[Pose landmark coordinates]
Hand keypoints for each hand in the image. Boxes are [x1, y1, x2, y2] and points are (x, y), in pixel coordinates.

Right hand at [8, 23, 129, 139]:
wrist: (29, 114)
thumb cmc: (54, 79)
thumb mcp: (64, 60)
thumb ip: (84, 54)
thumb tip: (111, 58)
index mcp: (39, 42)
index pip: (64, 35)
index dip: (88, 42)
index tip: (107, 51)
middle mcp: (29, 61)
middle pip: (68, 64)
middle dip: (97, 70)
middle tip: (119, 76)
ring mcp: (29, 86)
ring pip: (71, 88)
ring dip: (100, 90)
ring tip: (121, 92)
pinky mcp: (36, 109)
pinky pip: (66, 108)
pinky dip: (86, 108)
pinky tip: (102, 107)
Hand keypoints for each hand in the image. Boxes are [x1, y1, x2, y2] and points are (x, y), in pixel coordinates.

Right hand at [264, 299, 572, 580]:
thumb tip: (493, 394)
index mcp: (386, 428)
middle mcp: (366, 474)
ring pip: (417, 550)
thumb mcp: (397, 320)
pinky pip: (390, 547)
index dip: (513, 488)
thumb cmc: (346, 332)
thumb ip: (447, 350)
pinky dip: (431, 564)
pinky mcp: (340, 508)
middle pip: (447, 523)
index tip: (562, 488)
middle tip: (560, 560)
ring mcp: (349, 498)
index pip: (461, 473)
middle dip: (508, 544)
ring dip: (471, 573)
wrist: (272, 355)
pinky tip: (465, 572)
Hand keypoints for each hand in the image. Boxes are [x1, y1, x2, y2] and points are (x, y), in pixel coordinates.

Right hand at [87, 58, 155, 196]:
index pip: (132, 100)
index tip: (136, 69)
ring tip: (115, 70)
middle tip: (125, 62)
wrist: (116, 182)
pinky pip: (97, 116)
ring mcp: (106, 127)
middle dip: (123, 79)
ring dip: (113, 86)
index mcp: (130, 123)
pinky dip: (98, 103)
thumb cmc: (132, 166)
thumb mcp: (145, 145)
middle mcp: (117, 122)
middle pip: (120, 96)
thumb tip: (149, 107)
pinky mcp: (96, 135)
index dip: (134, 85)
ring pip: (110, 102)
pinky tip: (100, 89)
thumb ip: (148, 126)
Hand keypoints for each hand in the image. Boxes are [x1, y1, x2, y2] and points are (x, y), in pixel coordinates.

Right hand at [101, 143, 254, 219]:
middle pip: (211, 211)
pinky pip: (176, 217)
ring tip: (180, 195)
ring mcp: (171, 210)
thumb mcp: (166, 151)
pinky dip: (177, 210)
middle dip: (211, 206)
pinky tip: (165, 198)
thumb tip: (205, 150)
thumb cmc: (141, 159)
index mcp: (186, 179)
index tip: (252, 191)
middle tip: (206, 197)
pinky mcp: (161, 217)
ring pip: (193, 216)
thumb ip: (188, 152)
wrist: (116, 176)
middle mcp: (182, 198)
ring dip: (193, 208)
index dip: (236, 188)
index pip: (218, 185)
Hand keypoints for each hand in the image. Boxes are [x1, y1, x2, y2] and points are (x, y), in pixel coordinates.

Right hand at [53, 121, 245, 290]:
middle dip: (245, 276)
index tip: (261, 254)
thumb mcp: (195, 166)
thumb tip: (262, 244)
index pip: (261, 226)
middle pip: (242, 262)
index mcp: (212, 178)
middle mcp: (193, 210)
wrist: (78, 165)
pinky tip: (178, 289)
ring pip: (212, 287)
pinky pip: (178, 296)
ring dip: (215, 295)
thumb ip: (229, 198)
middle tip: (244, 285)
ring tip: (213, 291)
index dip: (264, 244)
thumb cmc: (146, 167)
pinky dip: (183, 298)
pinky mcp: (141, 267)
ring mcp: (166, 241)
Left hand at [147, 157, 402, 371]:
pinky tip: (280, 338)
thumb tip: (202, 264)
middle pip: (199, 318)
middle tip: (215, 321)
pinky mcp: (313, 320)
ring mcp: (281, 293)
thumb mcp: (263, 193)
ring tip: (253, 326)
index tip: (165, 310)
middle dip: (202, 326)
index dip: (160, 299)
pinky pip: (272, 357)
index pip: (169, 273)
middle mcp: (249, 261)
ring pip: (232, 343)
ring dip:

* * *

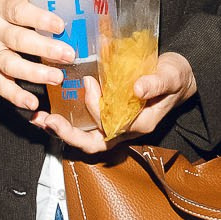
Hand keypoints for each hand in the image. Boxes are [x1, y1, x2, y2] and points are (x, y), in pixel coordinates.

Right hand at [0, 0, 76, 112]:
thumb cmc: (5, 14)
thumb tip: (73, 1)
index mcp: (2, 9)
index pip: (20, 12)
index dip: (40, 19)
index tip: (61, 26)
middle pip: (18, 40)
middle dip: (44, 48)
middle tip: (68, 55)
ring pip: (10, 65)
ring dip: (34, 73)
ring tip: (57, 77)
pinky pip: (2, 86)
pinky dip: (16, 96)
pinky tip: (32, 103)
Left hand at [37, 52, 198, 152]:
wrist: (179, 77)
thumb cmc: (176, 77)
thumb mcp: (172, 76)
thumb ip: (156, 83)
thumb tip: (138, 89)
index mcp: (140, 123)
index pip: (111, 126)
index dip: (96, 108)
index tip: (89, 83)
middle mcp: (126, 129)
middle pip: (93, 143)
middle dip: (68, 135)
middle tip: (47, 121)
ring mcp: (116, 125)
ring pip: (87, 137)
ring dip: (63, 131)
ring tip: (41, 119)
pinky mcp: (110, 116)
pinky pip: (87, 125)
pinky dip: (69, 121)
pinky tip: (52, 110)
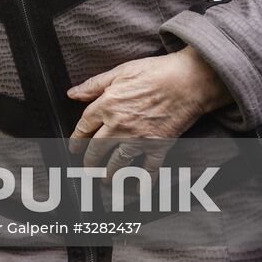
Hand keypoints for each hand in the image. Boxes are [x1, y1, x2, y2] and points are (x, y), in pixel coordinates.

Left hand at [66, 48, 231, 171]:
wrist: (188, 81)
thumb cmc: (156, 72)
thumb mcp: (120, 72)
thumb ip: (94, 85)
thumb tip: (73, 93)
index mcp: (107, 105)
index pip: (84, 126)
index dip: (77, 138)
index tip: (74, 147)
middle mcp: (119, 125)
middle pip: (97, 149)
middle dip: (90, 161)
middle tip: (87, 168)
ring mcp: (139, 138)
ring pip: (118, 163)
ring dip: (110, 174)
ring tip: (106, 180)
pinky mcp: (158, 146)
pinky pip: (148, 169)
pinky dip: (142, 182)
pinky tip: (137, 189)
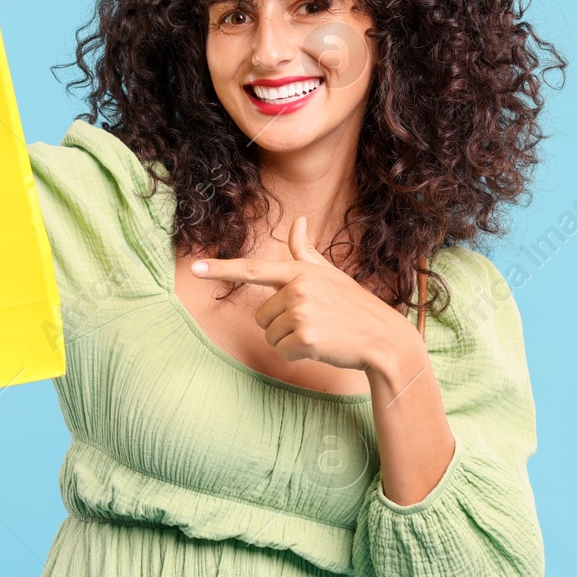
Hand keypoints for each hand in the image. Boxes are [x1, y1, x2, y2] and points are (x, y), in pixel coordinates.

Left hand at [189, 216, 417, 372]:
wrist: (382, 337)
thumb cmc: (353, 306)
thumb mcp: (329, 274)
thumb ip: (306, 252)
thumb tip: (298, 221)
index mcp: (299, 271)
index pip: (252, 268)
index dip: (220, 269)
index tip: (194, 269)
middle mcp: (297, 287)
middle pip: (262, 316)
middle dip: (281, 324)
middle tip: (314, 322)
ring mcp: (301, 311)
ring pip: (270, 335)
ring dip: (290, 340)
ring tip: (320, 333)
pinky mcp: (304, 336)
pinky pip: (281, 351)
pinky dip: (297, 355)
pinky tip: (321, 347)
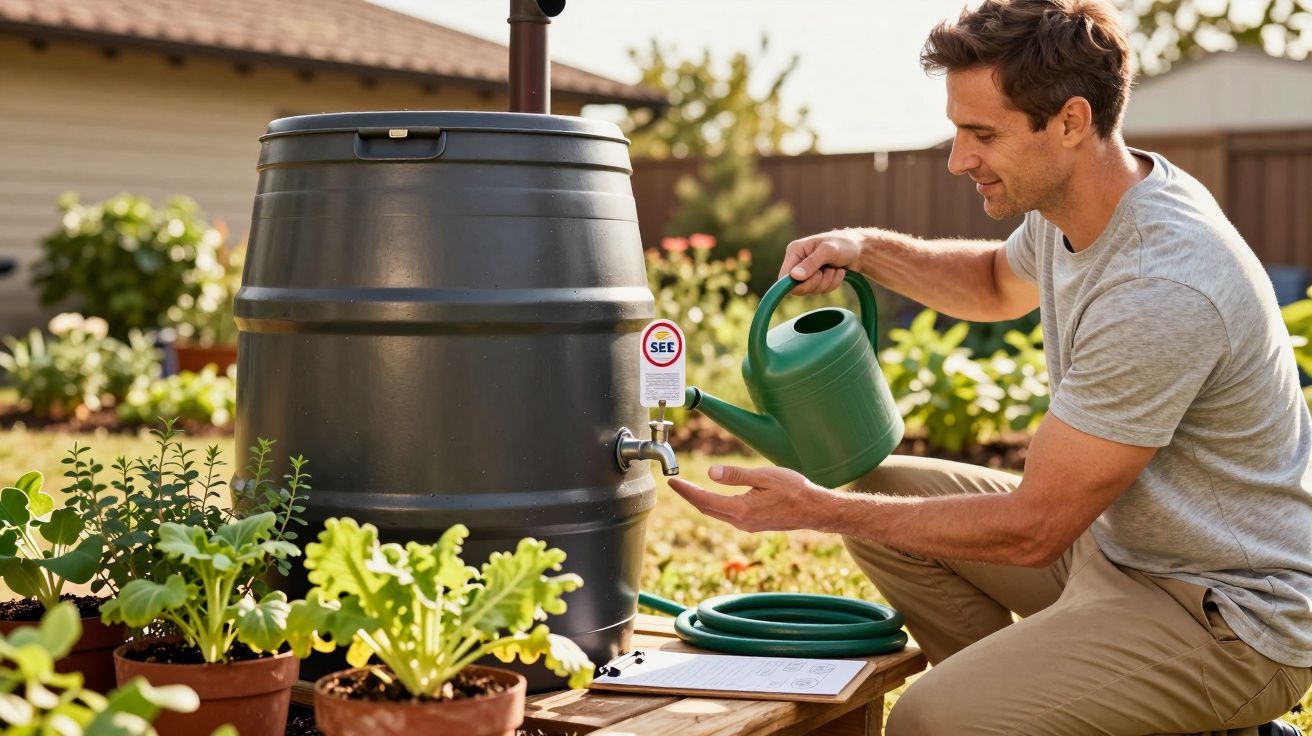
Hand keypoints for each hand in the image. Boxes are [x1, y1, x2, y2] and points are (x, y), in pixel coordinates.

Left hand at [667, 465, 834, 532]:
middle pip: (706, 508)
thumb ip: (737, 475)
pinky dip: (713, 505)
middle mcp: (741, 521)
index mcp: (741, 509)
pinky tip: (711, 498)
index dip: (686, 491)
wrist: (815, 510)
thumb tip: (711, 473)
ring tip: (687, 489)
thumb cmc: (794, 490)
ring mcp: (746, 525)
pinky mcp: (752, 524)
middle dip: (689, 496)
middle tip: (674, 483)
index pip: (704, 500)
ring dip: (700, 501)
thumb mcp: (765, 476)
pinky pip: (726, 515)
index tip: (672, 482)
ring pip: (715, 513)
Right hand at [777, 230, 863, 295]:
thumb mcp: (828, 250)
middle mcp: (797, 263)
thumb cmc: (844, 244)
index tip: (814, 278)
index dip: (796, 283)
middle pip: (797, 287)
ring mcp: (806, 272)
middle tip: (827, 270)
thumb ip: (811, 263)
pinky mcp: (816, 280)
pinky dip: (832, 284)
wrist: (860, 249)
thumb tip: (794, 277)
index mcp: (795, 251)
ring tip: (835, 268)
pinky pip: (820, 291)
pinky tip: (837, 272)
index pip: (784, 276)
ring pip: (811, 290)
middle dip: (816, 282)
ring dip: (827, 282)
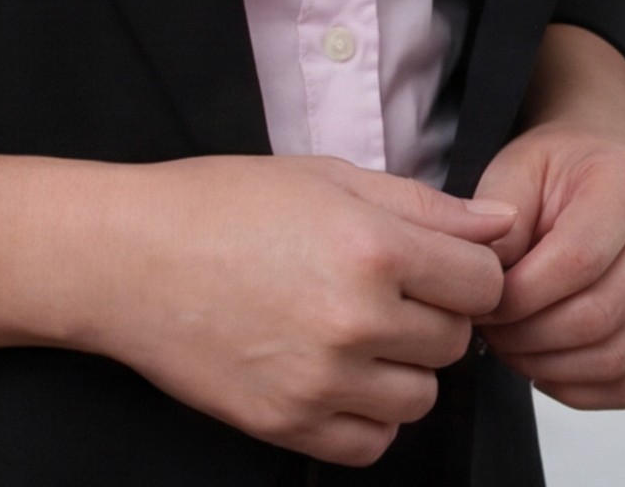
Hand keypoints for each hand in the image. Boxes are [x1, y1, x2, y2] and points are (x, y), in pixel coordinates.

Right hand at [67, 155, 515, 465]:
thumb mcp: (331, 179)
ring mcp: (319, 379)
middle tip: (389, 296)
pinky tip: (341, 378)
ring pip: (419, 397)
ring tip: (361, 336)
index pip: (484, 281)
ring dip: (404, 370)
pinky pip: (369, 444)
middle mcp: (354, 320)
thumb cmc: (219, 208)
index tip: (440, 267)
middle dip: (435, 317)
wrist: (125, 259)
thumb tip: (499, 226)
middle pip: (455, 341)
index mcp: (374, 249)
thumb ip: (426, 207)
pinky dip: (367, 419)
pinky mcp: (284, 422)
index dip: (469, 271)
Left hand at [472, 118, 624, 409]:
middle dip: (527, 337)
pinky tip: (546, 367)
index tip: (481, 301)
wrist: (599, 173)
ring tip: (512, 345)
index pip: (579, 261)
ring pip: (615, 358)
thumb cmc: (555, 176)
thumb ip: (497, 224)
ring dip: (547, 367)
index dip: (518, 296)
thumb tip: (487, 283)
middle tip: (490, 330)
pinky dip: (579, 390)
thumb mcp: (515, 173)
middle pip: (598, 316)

_About this exercise_. Lines with "wrist" in them are what the answer must contain; copy each from the records above.

_Response to the exercise_.
wrist: (29, 114)
wrist: (272, 355)
wrist: (116, 182)
wrist: (116, 176)
wrist: (78, 165)
wrist: (179, 77)
wrist: (188, 81)
wrist: (382, 337)
wrist: (815, 510)
wrist: (860, 249)
wrist: (125, 259)
wrist: (599, 173)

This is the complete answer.